Transcribe the stretch of entries below from the line with "left elbow: (439, 299)" through the line with "right elbow: (537, 313)", exactly and with both ends included; leave out all other lines.

Information supplied
Start of Block
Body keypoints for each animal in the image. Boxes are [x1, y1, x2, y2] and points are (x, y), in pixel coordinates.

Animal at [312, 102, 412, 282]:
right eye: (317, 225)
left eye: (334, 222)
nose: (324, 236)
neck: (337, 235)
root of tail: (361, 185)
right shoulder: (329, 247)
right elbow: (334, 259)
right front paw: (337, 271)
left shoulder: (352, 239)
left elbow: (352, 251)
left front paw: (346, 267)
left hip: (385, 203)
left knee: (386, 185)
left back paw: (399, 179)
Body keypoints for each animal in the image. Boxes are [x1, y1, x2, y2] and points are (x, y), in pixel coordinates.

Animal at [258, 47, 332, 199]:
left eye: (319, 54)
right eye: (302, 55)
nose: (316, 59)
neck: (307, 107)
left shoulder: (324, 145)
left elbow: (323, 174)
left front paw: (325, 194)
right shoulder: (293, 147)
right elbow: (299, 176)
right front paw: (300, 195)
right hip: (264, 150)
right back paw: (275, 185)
End of Block
Start of Block
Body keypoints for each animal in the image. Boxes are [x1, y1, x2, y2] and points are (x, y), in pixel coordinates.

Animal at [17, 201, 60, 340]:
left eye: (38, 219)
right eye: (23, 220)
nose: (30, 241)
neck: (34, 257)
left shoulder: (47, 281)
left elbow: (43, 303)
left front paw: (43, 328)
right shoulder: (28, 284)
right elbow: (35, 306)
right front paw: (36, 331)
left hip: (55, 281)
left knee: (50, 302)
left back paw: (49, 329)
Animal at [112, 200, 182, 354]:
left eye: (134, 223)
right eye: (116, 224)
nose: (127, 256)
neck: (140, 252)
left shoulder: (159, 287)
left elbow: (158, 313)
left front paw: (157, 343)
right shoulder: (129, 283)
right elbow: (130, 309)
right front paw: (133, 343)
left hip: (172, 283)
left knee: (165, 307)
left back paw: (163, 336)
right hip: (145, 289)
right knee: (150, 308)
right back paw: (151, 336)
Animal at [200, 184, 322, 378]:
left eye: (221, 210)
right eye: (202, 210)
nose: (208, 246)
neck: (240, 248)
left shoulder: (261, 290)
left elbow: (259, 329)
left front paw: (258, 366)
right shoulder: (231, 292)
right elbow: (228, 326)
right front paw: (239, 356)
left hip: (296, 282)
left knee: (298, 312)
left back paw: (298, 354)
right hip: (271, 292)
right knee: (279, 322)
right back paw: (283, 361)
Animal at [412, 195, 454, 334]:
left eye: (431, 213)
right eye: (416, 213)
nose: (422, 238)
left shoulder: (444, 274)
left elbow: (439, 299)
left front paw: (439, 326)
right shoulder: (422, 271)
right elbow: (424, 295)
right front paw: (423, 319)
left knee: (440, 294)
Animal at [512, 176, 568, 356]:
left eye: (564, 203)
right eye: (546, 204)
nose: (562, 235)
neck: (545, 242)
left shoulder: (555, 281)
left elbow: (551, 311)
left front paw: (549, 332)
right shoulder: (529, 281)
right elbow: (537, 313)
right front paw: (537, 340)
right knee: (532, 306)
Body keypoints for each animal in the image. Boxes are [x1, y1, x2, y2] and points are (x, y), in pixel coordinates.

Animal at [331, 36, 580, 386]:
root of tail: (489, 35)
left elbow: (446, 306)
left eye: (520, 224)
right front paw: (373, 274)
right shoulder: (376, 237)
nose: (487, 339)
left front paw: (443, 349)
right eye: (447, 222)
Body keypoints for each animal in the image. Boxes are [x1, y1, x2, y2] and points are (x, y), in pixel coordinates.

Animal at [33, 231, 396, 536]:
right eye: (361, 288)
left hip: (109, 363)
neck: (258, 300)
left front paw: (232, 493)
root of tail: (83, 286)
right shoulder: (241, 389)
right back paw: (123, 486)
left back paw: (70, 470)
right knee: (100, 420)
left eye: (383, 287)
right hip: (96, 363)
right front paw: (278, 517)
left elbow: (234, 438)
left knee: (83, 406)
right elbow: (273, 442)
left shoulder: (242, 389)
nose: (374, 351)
End of Block
Written response
left elbow: (439, 299)
left front paw: (439, 326)
right shoulder: (422, 271)
right elbow: (424, 295)
right front paw: (423, 319)
left knee: (440, 294)
Animal at [512, 176, 568, 356]:
left eye: (564, 203)
right eye: (546, 204)
nose: (562, 235)
neck: (545, 242)
left shoulder: (555, 281)
left elbow: (551, 311)
left front paw: (549, 332)
right shoulder: (529, 281)
right elbow: (537, 313)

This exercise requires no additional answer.